5. Furthermore, we note that, since Pace, the Seventh Circuit has clarified that “the enumeration of factors to be considered in Pace is not equivalent to a mandate that each and every factor be resolved in favor of the moving party before dismissal is appropriate. It is rather simply a guide for the trial judge, in whom the discretion ultimately rests. Further, the very concept of discretion presupposes a zone of choice within which the trial court may go either way in granting or denying the motion.” Kovalic v. DEC Int'l, Inc., 855 F.2d 471, 474 (7th Cir.1988) (internal quotations, citations, and alterations omitted).
6. Boston Scientific also argues that Doe v. Urohealth Systems, Inc., 216 F.3d 157 (7th Cir.2000) is a factually similar case providing persuasive authority on the issue of whether granting a voluntary dismissal without prejudice despite the presence of an unopposed summary judgment motion would constitute an abuse of discretion. In Doe, the plaintiff brought a products liability action and then engaged in abusive and dilatory discovery tactics that resulted in several strongly worded protective orders.
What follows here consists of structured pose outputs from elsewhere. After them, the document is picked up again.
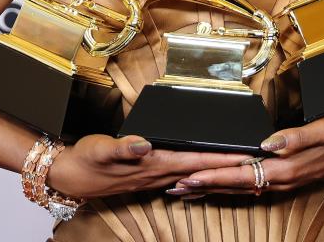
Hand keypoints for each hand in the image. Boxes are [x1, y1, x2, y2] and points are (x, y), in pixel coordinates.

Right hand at [46, 134, 251, 198]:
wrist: (68, 176)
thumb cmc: (85, 160)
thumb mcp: (101, 149)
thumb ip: (123, 147)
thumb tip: (143, 145)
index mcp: (151, 164)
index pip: (195, 160)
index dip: (220, 158)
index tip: (244, 156)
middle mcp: (157, 174)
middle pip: (201, 169)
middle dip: (229, 166)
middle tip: (255, 161)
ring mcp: (153, 178)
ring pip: (193, 174)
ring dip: (216, 171)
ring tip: (239, 167)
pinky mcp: (147, 176)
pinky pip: (180, 177)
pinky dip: (196, 174)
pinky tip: (203, 174)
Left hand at [173, 112, 323, 194]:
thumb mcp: (321, 130)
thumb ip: (294, 138)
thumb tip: (268, 143)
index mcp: (284, 168)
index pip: (240, 173)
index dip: (213, 175)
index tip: (190, 176)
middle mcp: (281, 179)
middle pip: (235, 185)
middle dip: (205, 186)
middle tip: (176, 187)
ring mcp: (283, 181)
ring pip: (242, 188)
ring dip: (215, 188)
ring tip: (190, 189)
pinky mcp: (286, 177)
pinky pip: (253, 185)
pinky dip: (232, 186)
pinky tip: (223, 186)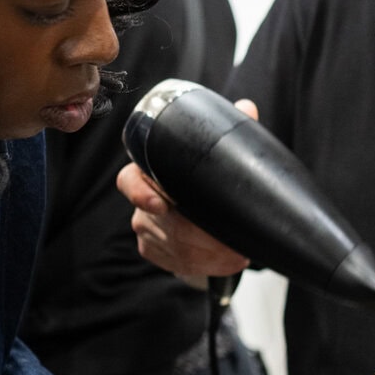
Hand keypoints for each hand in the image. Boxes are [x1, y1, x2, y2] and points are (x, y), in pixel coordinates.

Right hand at [114, 98, 257, 281]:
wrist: (203, 214)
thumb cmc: (204, 180)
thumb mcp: (216, 154)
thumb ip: (228, 131)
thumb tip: (245, 108)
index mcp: (150, 172)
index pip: (130, 180)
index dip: (140, 192)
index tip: (160, 204)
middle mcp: (143, 203)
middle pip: (164, 223)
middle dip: (202, 235)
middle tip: (232, 239)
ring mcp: (147, 230)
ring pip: (176, 247)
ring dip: (212, 254)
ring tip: (238, 252)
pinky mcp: (156, 252)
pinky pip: (179, 264)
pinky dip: (209, 265)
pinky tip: (228, 261)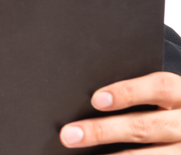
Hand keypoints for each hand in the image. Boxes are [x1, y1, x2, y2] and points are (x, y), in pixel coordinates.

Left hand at [60, 72, 180, 152]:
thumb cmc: (167, 109)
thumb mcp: (163, 98)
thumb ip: (138, 96)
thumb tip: (91, 100)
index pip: (160, 87)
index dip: (128, 92)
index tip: (96, 99)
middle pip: (143, 126)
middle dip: (102, 131)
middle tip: (69, 134)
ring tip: (78, 152)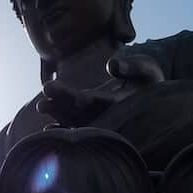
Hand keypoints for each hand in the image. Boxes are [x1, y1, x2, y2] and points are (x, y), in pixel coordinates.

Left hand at [36, 54, 164, 126]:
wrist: (151, 99)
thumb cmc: (149, 81)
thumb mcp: (148, 70)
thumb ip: (133, 67)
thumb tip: (112, 65)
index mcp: (125, 104)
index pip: (106, 103)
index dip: (93, 100)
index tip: (80, 97)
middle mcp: (110, 117)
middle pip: (86, 112)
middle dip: (66, 103)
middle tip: (48, 90)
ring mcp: (100, 121)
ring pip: (77, 120)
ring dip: (59, 113)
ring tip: (41, 105)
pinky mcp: (92, 121)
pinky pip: (75, 127)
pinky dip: (63, 127)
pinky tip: (48, 127)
After the defendant filed a summary judgment motion and a motion to strike the plaintiff's expert witness, the plaintiff filed a second action in state court and then moved for a Rule 42(a)(2) dismissal of the federal court action. The district court dismissed the action without prejudice. Doe v. Urohealth Sys., Inc., 216 F.3d 157, 159-60 (7th Cir.2000).Boston Scientific cites language in Doe in which the Seventh Circuit states that it is difficult to discern from the record on appeal a justification for dismissing the case. See id. at 162-63. However, this language is dicta. Doe reversed the district court not because it abused its discretion in granting the Rule 41(a)(2) voluntary dismissal, but because it erred in applying the legal principles of res judicata to find that the defendants would not be prejudiced by a dismissal. Id. at 162. In remanding the case to the district court for further proceedings, the court acknowledged that whether legal prejudice exists “depends on the particular circumstances and that a range of factors could be taken into account” and that the district court's determination is entitled to “considerable deference.” Id. at 163.
7. At the hearing on Boston Scientific's motion to strike, Pontenberg's attorney made it clear that she was in the process of handing the case over to another attorney who was planning to incorporate Pontenberg's claims within a class action suit he was preparing to file and, for this reason, might opt to dismiss the action rather than seek extensions for the deadlines in the scheduling order. In other words, the record suggests that Pontenberg's wish to dismiss the action was motivated at least in part by a wish to join a class action lawsuit.